I have 3 problems with it:
First, it has the trajectory of a thrown stone. I'll need to hone up on the ballistic holds, but you pretty much need to be a long-range computational wizard to deal with the arc of that sucker. 15 yards longer or shorter than your zero and you better get factoring that in.
Second, even though it's quiet and I'm using a Dead Air Nomad 30 can with an e-brake, it still makes enough noise that the game runs from it. Not quite the same as unsuppressed, but they still know to get out of Dodge. I find this with full speed calibers too, when hunting hogs, that they hear it, but they're just a little slower in figuring out what direction to run.
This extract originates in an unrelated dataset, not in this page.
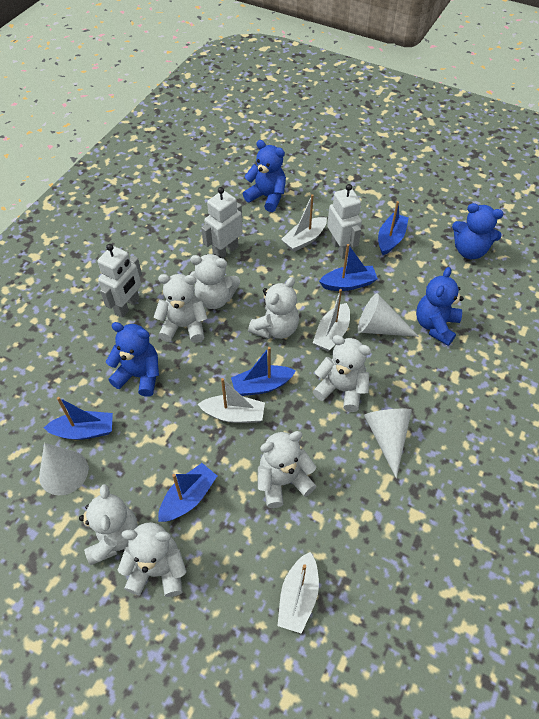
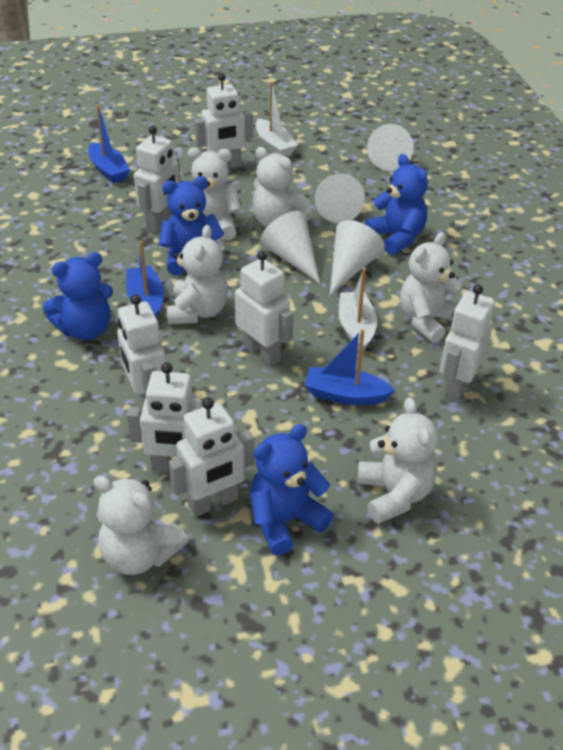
blue boat: [44,397,113,440] [158,463,217,522] [231,347,295,396] [319,244,378,291] [378,201,409,255] = 5 -> [88,105,130,184] [126,241,164,319] [305,329,395,405] = 3
white boat: [198,378,265,423] [278,552,319,634] [281,194,327,252] [313,289,350,351] = 4 -> [256,82,298,157] [339,268,377,352] = 2
white cone: [39,443,88,495] [358,293,419,337] [364,409,412,478] = 3 -> [260,211,320,284] [315,173,365,223] [330,220,385,295] [367,124,414,171] = 4
white robot: [97,244,142,318] [201,187,243,258] [327,184,362,259] = 3 -> [117,294,166,406] [127,362,202,473] [134,126,181,233] [169,397,254,517] [194,73,253,168] [235,251,294,366] [440,284,495,402] = 7
white teddy bear: [79,484,138,565] [118,522,187,597] [154,274,208,343] [190,254,240,309] [248,277,299,339] [258,431,316,508] [313,335,371,412] = 7 -> [93,476,188,575] [167,225,228,324] [188,148,241,241] [252,147,312,227] [358,397,438,524] [400,232,462,343] = 6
Third, anemic. I'd be hesitant to shoot a large hog unless I had the perfect shot.
The bottom line (and I surmised this already), the .300 BO sub-sonic is a novelty with no real practical hunting use IMO. I'd rather blast away with a .223, .260, 6.5 or .308 and be sure of my ballistics and terminal performance.
It's fun as heck to shoot, but I like performance for hunting, and it lacks in that cartridge. Once again, I was reminded of how/why I landed on the chamberings I already shoot for most game.